Copy out again, unchanged, the listing below from the line that has "type=rotated; before=grey shoe;" through the line that has "type=repainted; before=grey game".

:: Records for the exercise

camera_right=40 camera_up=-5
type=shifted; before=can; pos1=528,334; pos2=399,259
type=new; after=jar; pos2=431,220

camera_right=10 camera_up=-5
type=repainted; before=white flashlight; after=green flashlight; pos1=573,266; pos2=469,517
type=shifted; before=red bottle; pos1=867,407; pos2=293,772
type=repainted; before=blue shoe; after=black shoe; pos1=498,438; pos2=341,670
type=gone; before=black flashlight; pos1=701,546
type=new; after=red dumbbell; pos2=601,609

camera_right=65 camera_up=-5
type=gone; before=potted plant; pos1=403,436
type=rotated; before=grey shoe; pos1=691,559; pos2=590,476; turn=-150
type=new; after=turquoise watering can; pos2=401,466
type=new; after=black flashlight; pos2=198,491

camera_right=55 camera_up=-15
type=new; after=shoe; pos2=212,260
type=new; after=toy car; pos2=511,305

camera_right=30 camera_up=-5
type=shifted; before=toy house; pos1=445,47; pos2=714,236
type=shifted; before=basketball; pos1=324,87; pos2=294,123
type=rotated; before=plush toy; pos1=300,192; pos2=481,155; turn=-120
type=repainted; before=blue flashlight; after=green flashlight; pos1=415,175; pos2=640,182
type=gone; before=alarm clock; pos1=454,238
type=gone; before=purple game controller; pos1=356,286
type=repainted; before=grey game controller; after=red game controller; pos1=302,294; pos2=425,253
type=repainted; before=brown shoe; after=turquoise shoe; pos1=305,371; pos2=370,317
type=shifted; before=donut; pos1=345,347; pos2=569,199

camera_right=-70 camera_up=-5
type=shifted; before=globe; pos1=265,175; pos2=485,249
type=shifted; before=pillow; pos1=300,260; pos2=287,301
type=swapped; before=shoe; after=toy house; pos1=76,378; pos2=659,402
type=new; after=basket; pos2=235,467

::::

Reply.
type=rotated; before=grey shoe; pos1=691,559; pos2=590,476; turn=-150
type=new; after=turquoise watering can; pos2=401,466
type=new; after=black flashlight; pos2=198,491

camera_right=55 camera_up=-15
type=new; after=shoe; pos2=212,260
type=new; after=toy car; pos2=511,305

camera_right=30 camera_up=-5
type=shifted; before=toy house; pos1=445,47; pos2=714,236
type=shifted; before=basketball; pos1=324,87; pos2=294,123
type=rotated; before=plush toy; pos1=300,192; pos2=481,155; turn=-120
type=repainted; before=blue flashlight; after=green flashlight; pos1=415,175; pos2=640,182
type=gone; before=alarm clock; pos1=454,238
type=gone; before=purple game controller; pos1=356,286
type=repainted; before=grey game controller; after=red game controller; pos1=302,294; pos2=425,253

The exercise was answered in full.